Most “multimodal” AI systems are actually unimodal with switching. They generate text, then convert some of it to speech, then optionally generate an image. Sequential. One at a time.

This architecture supports truly concurrent multimodal output: text, synthesized speech, generated images, video frames, and audio can all be produced in parallel from the same underlying world state. The modalities are first-class outputs of the same integrated system, not downstream conversions.

A response can be spoken while it’s being written, with relevant visuals appearing alongside — all generated simultaneously.

Component Specifications

The full architecture targets consumer hardware:

ComponentSpec
VisionJEPA ViT-B (0.35GB)
World ModelRSSM (~0.06GB)
ReasoningMamba/RWKV (0.75GB)
Language7B MoE AWQ 4-bit (3.5GB)
Total VRAM~5GB

Target hardware: 5–8GB VRAM — RTX 3080 or RTX 4090 class GPUs.

Performance targets: ~80 tokens/second text generation, sub-300ms speech latency.

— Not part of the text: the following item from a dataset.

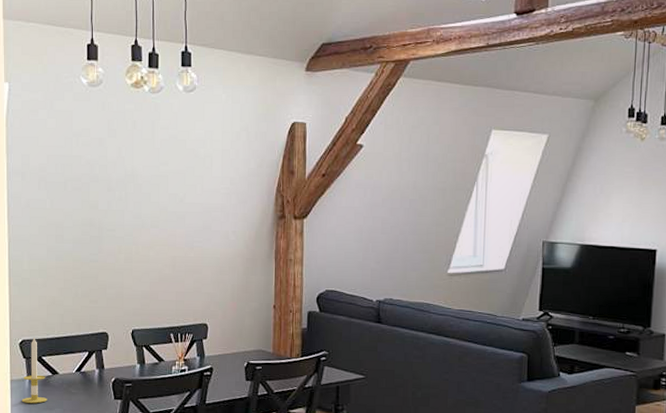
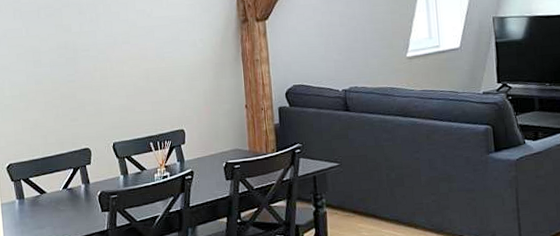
candle: present [21,337,48,404] -> none [13,160,38,225]

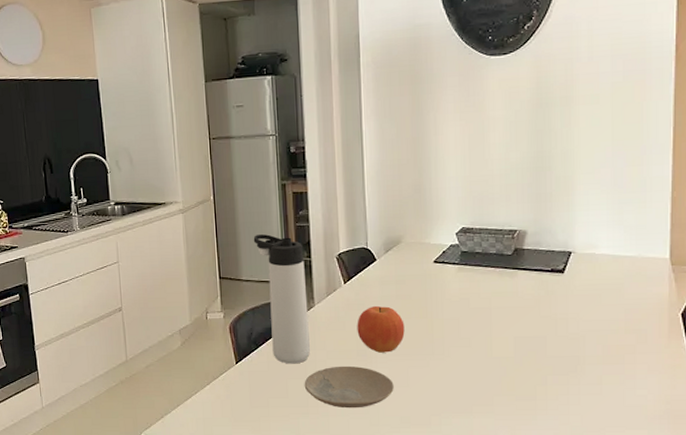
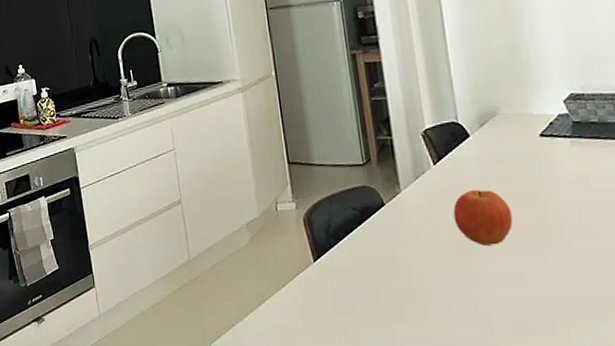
thermos bottle: present [253,234,310,364] -> none [323,111,400,261]
plate: present [304,365,394,409] -> none [396,261,506,314]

This is not a research system that requires a data center. This is designed to run on a machine you can buy at a consumer electronics store.

Current Status

The project is advancing through its early phases:

  • Research phase: Complete. Architecture components have been evaluated against the hardware constraints, and the component selection above represents the outcome of that research.
  • Architecture design: Underway. The integration points between JEPA, the RSSM world model, MoE routing, and the multimodal output layer are being specified.
  • Implementation: Next. Once the architecture is fully specified, we begin building.

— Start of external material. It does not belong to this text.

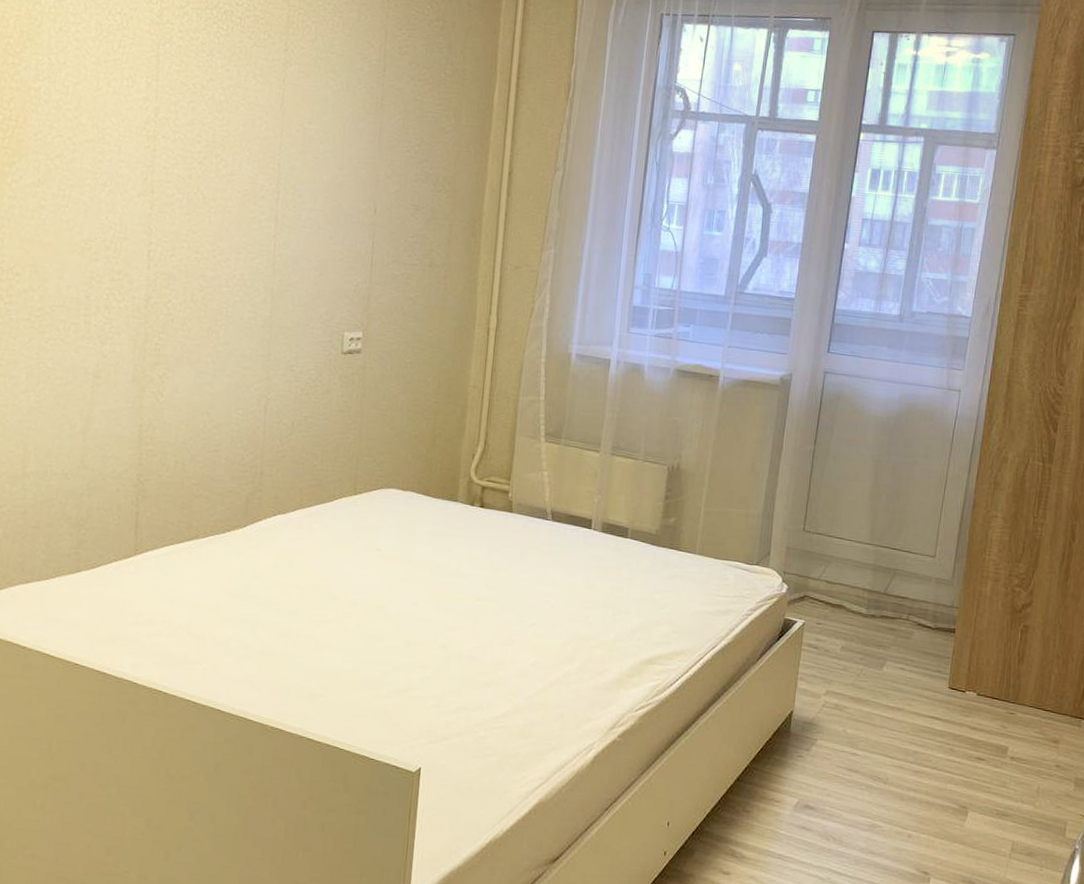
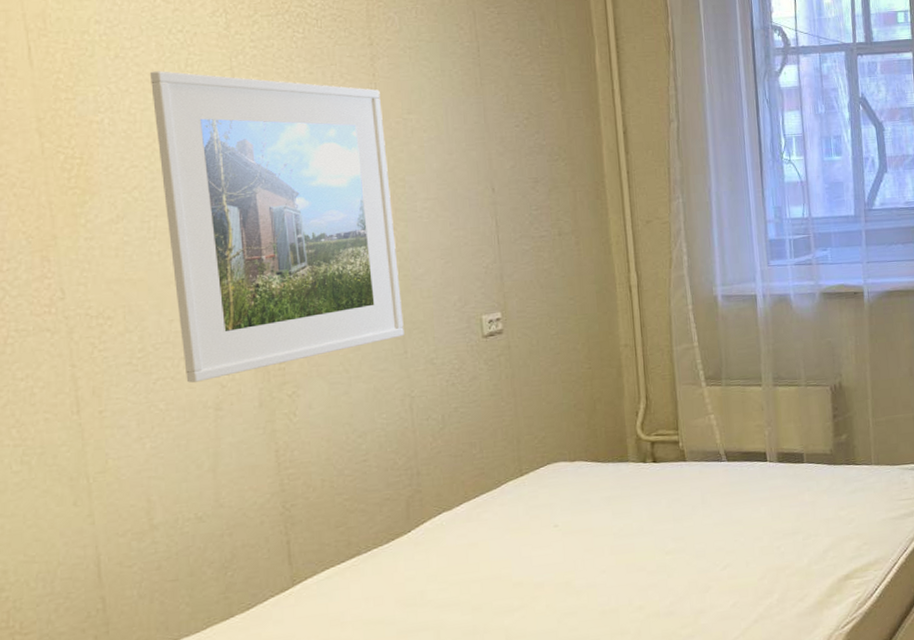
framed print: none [73,48,287,348] -> present [149,71,404,383]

Not Bigger Models — Smarter Architecture

The AI field’s default answer to every capability gap is: train a bigger model. More parameters. More compute. More data. More cost.

We reject that path — not philosophically, but practically. The architectural limitations of current systems cannot be solved with scale. And the hardware requirements of frontier-scale models exclude the vast majority of the world’s developers and researchers.

The next leap in AI capability will not come from GPT-7 running on a thousand H100s. It will come from a fundamentally different architecture — one that integrates perception, prediction, reasoning, and action into a single coherent system, runs on hardware anyone can afford, and treats all modalities as first-class citizens rather than bolted-on afterthoughts.

That is what we are building. The world’s first truly integrated intelligence system designed from the ground up for the hardware you already have.